Remembering and describing it all, it sounds worse than the present time, 2018 fifty years later. Was it worse then? Or now? I don’t know. I have a sense that then we were all playing from the same basic playbook, democracy contested. Now, I’m not so sure. Democracy in jeopardy.

What I do know is that in the spring of 1968 I was in love. Linda and I would be married the following spring.

With Vietnam looming, I was also vexed and perplexed as to whether I could in good conscience file for CO, “Conscientious Objector” status for the military draft. My religious background, Congregationalist, was not one of the historic “peace churches.” My father had served in WWII, and I was pretty sure that if I had been 19 then, in 1942, I would probably have gone into the army as he did. Could I really be a “CO”?
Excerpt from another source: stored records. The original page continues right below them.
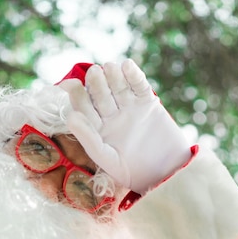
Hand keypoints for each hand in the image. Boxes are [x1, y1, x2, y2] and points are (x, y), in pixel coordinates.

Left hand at [63, 59, 190, 193]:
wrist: (166, 172)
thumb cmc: (133, 172)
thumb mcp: (107, 158)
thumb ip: (89, 138)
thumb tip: (70, 117)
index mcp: (96, 128)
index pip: (83, 107)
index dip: (77, 95)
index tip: (71, 85)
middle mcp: (110, 115)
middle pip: (100, 93)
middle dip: (96, 82)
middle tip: (94, 73)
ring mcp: (129, 107)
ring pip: (118, 86)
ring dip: (113, 75)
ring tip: (110, 68)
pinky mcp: (148, 102)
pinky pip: (139, 86)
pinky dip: (134, 75)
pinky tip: (128, 66)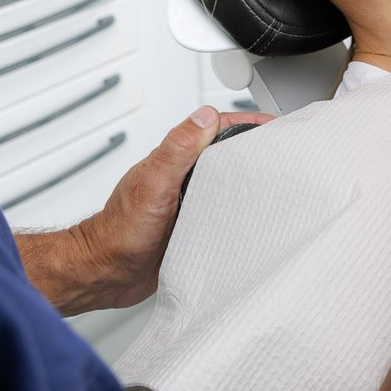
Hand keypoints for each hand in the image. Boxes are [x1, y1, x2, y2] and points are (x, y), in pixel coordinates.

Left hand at [71, 105, 273, 308]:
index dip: (246, 123)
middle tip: (283, 154)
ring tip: (277, 184)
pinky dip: (239, 212)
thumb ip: (177, 149)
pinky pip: (223, 212)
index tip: (273, 127)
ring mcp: (189, 202)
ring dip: (248, 183)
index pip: (216, 128)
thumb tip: (205, 116)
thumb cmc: (120, 231)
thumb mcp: (153, 183)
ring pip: (226, 184)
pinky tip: (253, 219)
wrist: (107, 274)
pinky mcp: (193, 227)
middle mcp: (183, 177)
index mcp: (176, 159)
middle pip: (226, 154)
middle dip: (254, 152)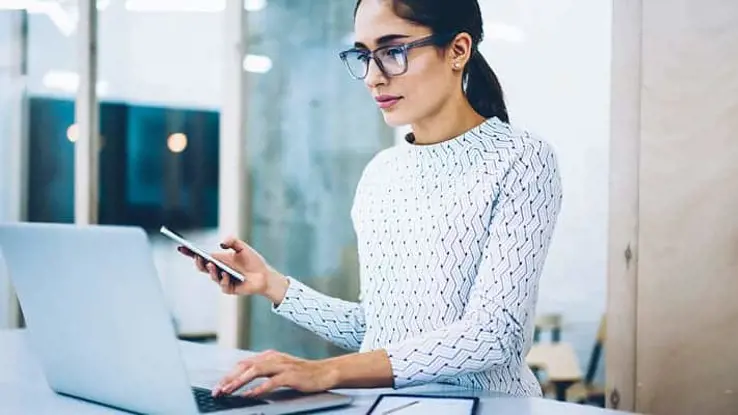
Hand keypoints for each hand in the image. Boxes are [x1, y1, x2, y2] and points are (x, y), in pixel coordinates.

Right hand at [177, 236, 288, 303]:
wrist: (264, 275)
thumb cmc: (253, 261)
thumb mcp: (243, 248)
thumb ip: (233, 241)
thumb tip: (221, 243)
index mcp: (218, 259)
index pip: (201, 256)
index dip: (189, 253)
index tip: (181, 247)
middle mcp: (218, 270)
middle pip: (202, 267)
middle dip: (198, 262)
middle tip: (198, 256)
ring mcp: (222, 280)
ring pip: (212, 276)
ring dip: (211, 270)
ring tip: (211, 264)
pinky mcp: (229, 289)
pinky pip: (224, 285)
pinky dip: (224, 279)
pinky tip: (226, 274)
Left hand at [212, 350, 338, 397]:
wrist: (325, 372)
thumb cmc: (301, 373)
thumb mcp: (279, 369)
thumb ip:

And I was involved, in the spring of 1968, in starting Willamette’s first soccer team. I wouldn’t have remembered this except that a month or so ago I got a letter indicating that we “founding fathers” of soccer at Willamette had been nominated for the University’s “Athletic Hall of Fame.” (I didn’t know such a thing existed until now.)

At the time of I got this letter of nomination, the 2018 men’s soccer team was in the national finals for their NCAA division. You’ve come a long way, baby! And there’s an outstanding women’s soccer team as well.
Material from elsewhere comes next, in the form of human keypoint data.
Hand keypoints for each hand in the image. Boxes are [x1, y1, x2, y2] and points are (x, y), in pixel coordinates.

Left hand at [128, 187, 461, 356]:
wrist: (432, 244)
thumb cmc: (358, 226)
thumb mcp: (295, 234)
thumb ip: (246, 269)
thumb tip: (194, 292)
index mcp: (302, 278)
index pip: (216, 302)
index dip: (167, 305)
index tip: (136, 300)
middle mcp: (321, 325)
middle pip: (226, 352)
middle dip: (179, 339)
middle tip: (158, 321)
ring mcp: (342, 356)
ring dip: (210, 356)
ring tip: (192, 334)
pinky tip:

So how does all this add up — fifty years later?

Though the times then had, as they do now, an apocalyptic tone, we were still gambling on the future. We were falling in love and getting married. A marriage that has yielded two wonderful sons and one terrific daughter, and — to date — six grandchildren. But more, for our marriage funded my 40 years as a minister and Linda’s career as a teacher and principal.

And the seeds we planted for a new inter-collegiate sport, in that crazy time, have borne fruit in a team and program of national stature.

The take-away? Despite the cataclysms and tragedies of our day, we continued to push, often by fits and starts, toward the future and toward life.

You never know quite how the seeds you plant will do. Will they bear fruit or not? In our own present troubled times, the message would seem to be, “keep planting.” Keep planting the seeds of hope and of life.